PROBLEM TO WORK ON →
Every entry should be repeated exactly. Omit the pictures.
—————
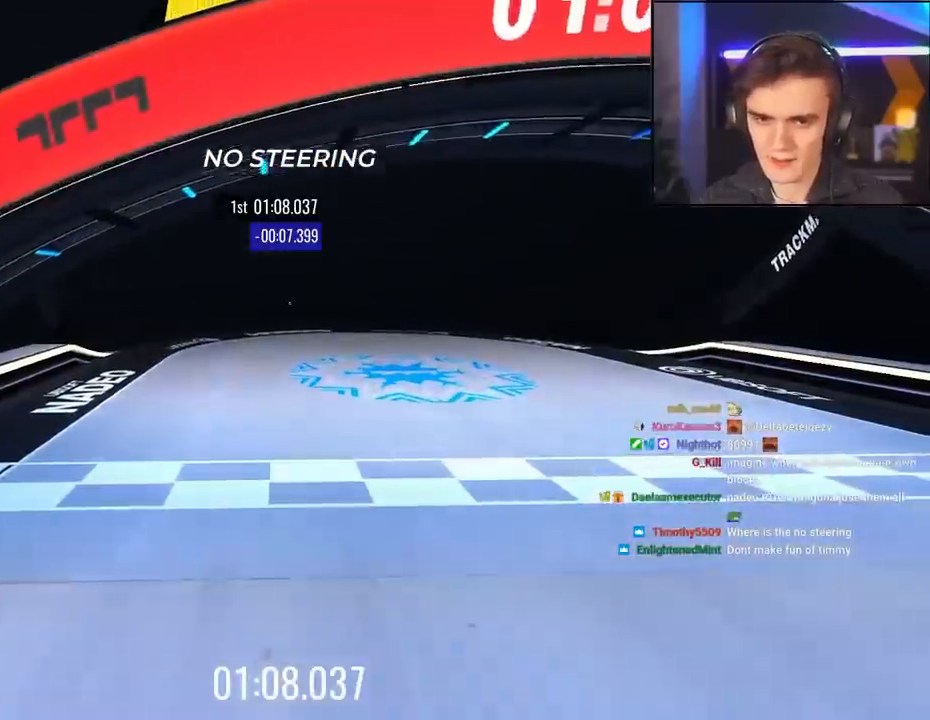
{"keys": [], "events": [[50, "up", "up"]]}
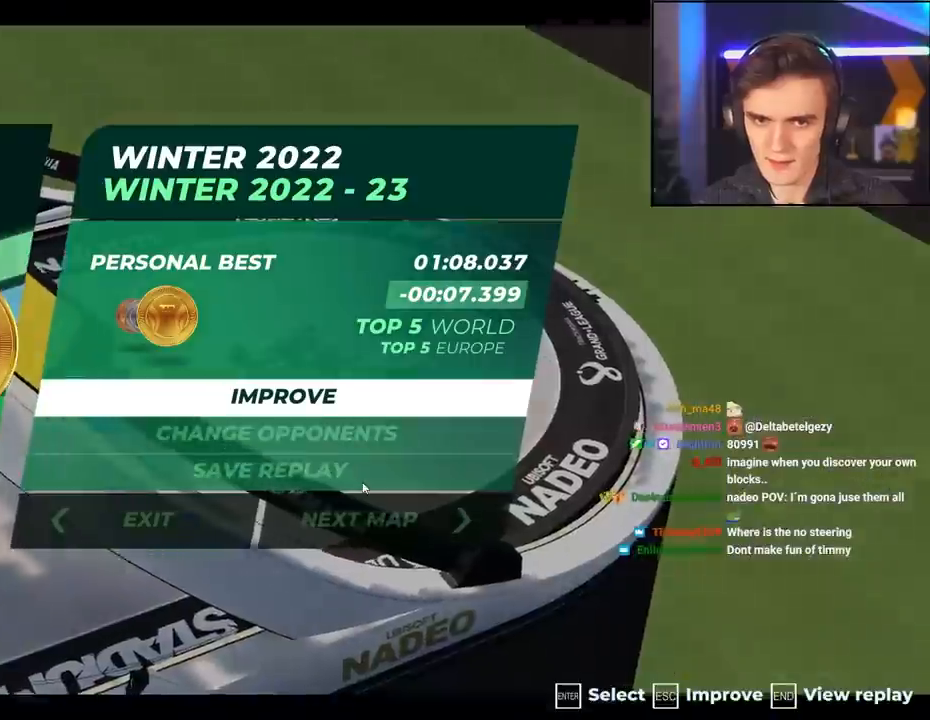
{"keys": [], "events": []}
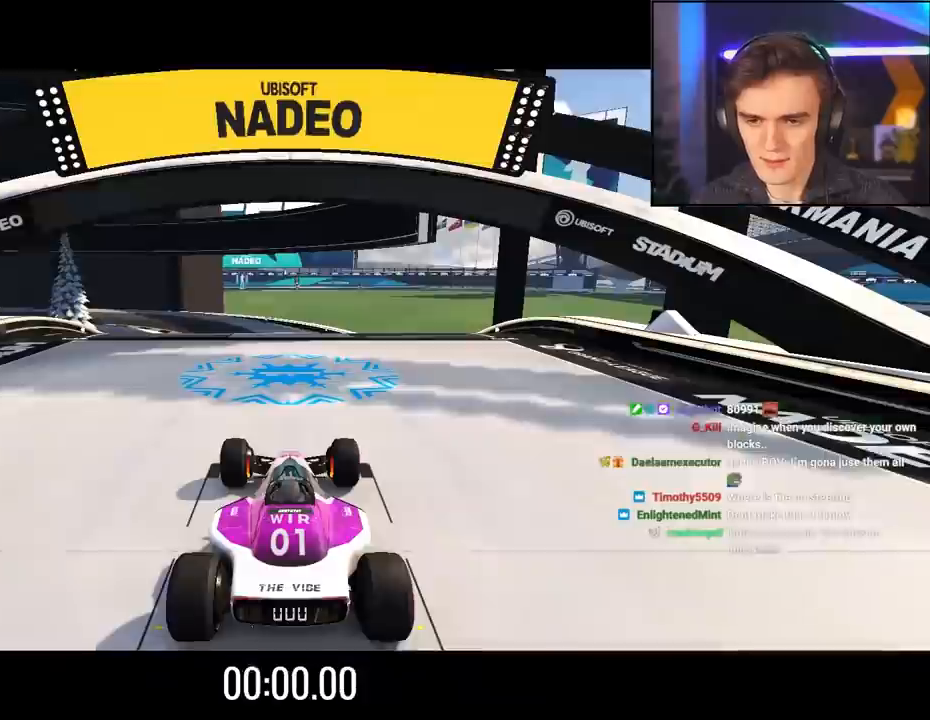
{"keys": ["up"], "events": [[34, "up", "down"]]}
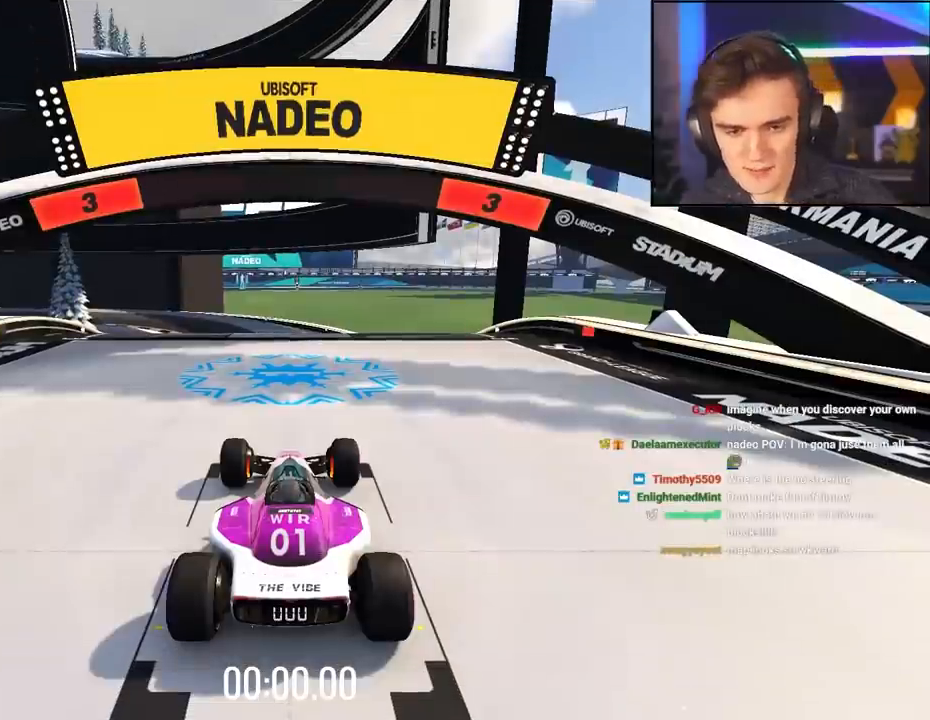
{"keys": ["up"], "events": []}
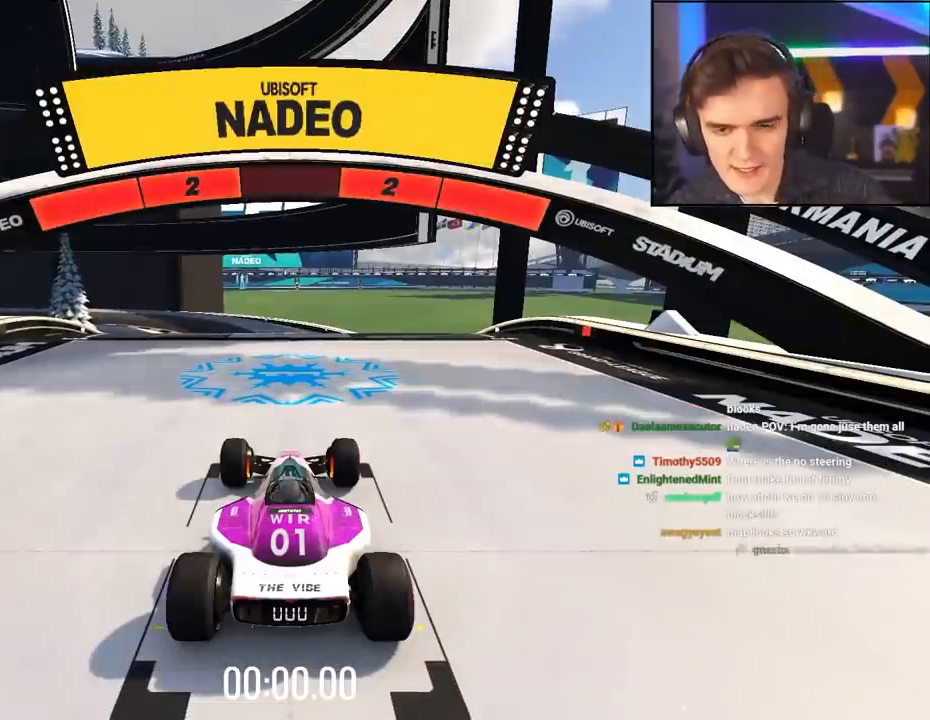
{"keys": ["up"], "events": []}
—————
TASK RESULT →
{"keys": [], "events": [[50, "up", "up"]]}
{"keys": [], "events": []}
{"keys": ["up"], "events": [[34, "up", "down"]]}
{"keys": ["up"], "events": []}
{"keys": ["up"], "events": []}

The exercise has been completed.